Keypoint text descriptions
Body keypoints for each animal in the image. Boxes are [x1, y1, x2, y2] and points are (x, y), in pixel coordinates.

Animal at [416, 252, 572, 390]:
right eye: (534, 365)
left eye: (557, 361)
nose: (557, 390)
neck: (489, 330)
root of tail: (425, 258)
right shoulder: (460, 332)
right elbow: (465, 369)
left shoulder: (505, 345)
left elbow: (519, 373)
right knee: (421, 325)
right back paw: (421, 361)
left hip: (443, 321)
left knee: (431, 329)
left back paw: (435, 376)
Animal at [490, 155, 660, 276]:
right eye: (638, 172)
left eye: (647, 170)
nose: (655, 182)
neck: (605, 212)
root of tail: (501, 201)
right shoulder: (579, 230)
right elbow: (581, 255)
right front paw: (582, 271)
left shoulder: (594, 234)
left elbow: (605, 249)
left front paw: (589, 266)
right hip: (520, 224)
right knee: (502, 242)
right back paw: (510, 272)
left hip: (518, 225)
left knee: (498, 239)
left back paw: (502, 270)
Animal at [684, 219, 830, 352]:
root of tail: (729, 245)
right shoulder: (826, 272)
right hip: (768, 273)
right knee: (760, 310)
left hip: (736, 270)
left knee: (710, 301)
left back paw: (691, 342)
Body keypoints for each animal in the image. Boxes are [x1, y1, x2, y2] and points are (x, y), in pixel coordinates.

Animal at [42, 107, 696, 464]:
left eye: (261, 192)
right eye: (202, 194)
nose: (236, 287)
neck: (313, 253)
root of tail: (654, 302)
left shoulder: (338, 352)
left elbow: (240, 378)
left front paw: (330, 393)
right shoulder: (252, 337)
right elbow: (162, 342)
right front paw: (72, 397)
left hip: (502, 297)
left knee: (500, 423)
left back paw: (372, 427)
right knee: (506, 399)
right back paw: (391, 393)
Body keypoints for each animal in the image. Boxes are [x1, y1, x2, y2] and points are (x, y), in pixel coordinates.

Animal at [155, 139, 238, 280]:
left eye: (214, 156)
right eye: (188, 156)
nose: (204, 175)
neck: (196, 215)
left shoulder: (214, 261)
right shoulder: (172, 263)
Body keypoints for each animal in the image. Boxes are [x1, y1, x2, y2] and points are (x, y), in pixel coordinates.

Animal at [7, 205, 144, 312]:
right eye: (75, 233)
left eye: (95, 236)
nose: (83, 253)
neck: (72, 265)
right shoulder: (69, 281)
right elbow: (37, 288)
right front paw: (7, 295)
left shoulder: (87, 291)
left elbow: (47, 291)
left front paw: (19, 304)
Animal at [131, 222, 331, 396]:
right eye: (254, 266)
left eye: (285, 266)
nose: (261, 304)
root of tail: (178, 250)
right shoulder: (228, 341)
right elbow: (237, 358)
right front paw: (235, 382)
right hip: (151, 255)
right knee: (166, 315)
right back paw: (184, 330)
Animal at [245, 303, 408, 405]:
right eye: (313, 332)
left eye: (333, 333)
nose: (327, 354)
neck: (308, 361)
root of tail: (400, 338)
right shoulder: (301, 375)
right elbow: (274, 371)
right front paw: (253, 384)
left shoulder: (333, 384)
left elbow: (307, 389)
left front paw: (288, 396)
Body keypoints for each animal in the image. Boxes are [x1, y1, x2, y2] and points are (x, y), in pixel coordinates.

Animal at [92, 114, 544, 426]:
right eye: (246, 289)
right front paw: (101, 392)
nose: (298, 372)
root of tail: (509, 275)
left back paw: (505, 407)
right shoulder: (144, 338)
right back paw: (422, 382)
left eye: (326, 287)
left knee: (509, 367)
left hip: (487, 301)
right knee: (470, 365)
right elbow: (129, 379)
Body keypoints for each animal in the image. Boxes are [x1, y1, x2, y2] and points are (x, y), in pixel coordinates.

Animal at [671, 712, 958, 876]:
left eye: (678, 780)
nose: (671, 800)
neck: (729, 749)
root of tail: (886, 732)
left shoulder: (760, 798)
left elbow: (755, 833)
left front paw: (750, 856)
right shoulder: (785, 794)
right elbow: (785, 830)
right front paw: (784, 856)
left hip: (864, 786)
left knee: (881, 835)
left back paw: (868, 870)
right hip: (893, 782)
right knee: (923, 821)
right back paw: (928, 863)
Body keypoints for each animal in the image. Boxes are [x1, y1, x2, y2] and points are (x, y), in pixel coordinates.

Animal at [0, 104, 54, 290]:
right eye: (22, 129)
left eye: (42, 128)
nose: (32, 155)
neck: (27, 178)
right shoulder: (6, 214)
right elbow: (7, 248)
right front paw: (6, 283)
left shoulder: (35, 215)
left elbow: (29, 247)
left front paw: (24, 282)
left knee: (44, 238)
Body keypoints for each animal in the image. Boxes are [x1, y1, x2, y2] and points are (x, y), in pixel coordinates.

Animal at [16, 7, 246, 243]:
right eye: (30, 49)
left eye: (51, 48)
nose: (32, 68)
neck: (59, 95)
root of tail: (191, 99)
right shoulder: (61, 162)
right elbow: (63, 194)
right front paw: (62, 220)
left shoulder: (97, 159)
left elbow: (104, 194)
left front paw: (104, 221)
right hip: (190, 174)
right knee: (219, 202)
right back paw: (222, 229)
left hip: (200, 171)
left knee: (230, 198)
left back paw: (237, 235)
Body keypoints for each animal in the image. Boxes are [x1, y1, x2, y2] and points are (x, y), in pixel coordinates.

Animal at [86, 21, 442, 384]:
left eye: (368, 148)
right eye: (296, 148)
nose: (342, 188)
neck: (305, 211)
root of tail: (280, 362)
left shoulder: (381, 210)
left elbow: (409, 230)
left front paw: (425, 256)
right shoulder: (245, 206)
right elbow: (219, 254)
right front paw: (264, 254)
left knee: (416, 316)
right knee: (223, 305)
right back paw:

WHAT IS NEEDED
Repeat every record, keeping each line exactly as it is.

EXERCISE OUTPUT
Body keypoints for each animal in the image. Boxes are [x1, y1, x2, y2] and points are (x, y), in pixel coordinates.

Animal at [416, 252, 572, 390]:
right eye: (534, 365)
left eye: (557, 361)
nose: (557, 390)
neck: (489, 330)
root of tail: (425, 258)
right shoulder: (460, 332)
right elbow: (465, 369)
left shoulder: (505, 345)
left elbow: (519, 373)
right knee: (421, 325)
right back paw: (421, 361)
left hip: (443, 321)
left knee: (431, 329)
left back paw: (435, 376)
Animal at [490, 155, 660, 276]:
right eye: (638, 172)
left eye: (647, 170)
nose: (655, 182)
neck: (605, 212)
root of tail: (501, 201)
right shoulder: (579, 230)
right elbow: (581, 255)
right front paw: (582, 271)
left shoulder: (594, 234)
left elbow: (605, 249)
left front paw: (589, 266)
right hip: (520, 224)
right knee: (502, 242)
right back paw: (510, 272)
left hip: (518, 225)
left knee: (498, 239)
left back paw: (502, 270)
Animal at [684, 219, 830, 352]:
root of tail: (729, 245)
right shoulder: (826, 272)
right hip: (768, 273)
right knee: (760, 310)
left hip: (736, 270)
left knee: (710, 301)
left back paw: (691, 342)
Body keypoints for each animal in the image. Boxes are [x1, y1, x2, y2] and points are (x, y), in pixel coordinates.

Animal at [42, 107, 696, 464]:
left eye: (261, 192)
right eye: (202, 194)
nose: (236, 287)
neck: (313, 253)
root of tail: (654, 302)
left shoulder: (338, 352)
left elbow: (240, 378)
left front paw: (330, 393)
right shoulder: (252, 337)
right elbow: (162, 342)
right front paw: (72, 397)
left hip: (502, 297)
left knee: (500, 423)
left back paw: (372, 427)
right knee: (506, 399)
right back paw: (391, 393)
Body keypoints for each animal in the image. Boxes are [x1, y1, x2, y2] and points are (x, y), in pixel coordinates.

Animal at [155, 139, 238, 280]:
left eye: (214, 156)
right eye: (188, 156)
nose: (204, 175)
neck: (196, 215)
left shoulder: (214, 261)
right shoulder: (172, 263)
Body keypoints for each animal in the image. Boxes are [x1, y1, x2, y2] and points are (x, y), in pixel coordinates.

Animal at [7, 205, 144, 312]:
right eye: (75, 233)
left eye: (95, 236)
nose: (83, 253)
neck: (72, 265)
right shoulder: (69, 281)
right elbow: (37, 288)
right front paw: (7, 295)
left shoulder: (87, 291)
left elbow: (47, 291)
left front paw: (19, 304)
Animal at [131, 222, 331, 396]:
right eye: (254, 266)
left eye: (285, 266)
nose: (261, 304)
root of tail: (178, 250)
right shoulder: (228, 341)
right elbow: (237, 358)
right front paw: (235, 382)
right hip: (151, 255)
right knee: (166, 315)
right back paw: (184, 330)
Animal at [245, 303, 408, 405]:
right eye: (313, 332)
left eye: (333, 333)
nose: (327, 354)
neck: (308, 361)
root of tail: (400, 338)
right shoulder: (301, 375)
right elbow: (274, 371)
right front paw: (253, 384)
left shoulder: (333, 384)
left elbow: (307, 389)
left front paw: (288, 396)
Body keypoints for each animal in the image. Boxes are [x1, y1, x2, y2] and points are (x, y), in pixel coordinates.

Animal at [92, 114, 544, 426]:
right eye: (246, 289)
right front paw: (101, 392)
nose: (298, 372)
root of tail: (509, 275)
left back paw: (505, 407)
right shoulder: (144, 338)
right back paw: (422, 382)
left eye: (326, 287)
left knee: (509, 367)
left hip: (487, 301)
right knee: (470, 365)
right elbow: (129, 379)
Body keypoints for each animal in the image. Boxes are [x1, y1, x2, y2] and points are (x, y), in pixel coordinates.

Animal at [671, 712, 958, 876]:
left eye: (678, 780)
nose: (671, 800)
neck: (729, 749)
root of tail: (886, 732)
left shoulder: (760, 798)
left elbow: (755, 833)
left front paw: (750, 856)
right shoulder: (785, 794)
right elbow: (785, 830)
right front paw: (784, 856)
left hip: (864, 786)
left knee: (881, 835)
left back paw: (868, 870)
right hip: (893, 782)
right knee: (923, 821)
right back paw: (928, 863)
Body keypoints for each animal in the image. Boxes are [x1, y1, x2, y2] and points are (x, y), in pixel coordinates.

Animal at [0, 104, 54, 290]:
right eye: (22, 129)
left eye: (42, 128)
nose: (32, 155)
neck: (27, 178)
right shoulder: (6, 214)
right elbow: (7, 248)
right front paw: (6, 283)
left shoulder: (35, 215)
left elbow: (29, 247)
left front paw: (24, 282)
left knee: (44, 238)
Body keypoints for each animal in the image. Boxes are [x1, y1, x2, y2] and points are (x, y), in pixel coordinates.

Animal at [16, 7, 246, 243]:
right eye: (30, 49)
left eye: (51, 48)
nose: (32, 68)
neck: (59, 95)
root of tail: (191, 99)
right shoulder: (61, 162)
right elbow: (63, 194)
right front paw: (62, 220)
left shoulder: (97, 159)
left elbow: (104, 194)
left front paw: (104, 221)
right hip: (190, 174)
right knee: (219, 202)
right back paw: (222, 229)
left hip: (200, 171)
left knee: (230, 198)
left back paw: (237, 235)
Body keypoints for each animal in the image. Boxes are [x1, y1, x2, y2] and points are (x, y), in pixel coordinates.

Animal at [86, 21, 442, 384]:
left eye: (368, 148)
right eye: (296, 148)
nose: (342, 188)
neck: (305, 211)
root of tail: (280, 362)
left shoulder: (381, 210)
left elbow: (409, 230)
left front paw: (425, 256)
right shoulder: (245, 206)
right elbow: (219, 254)
right front paw: (264, 254)
left knee: (416, 316)
right knee: (223, 305)
right back paw:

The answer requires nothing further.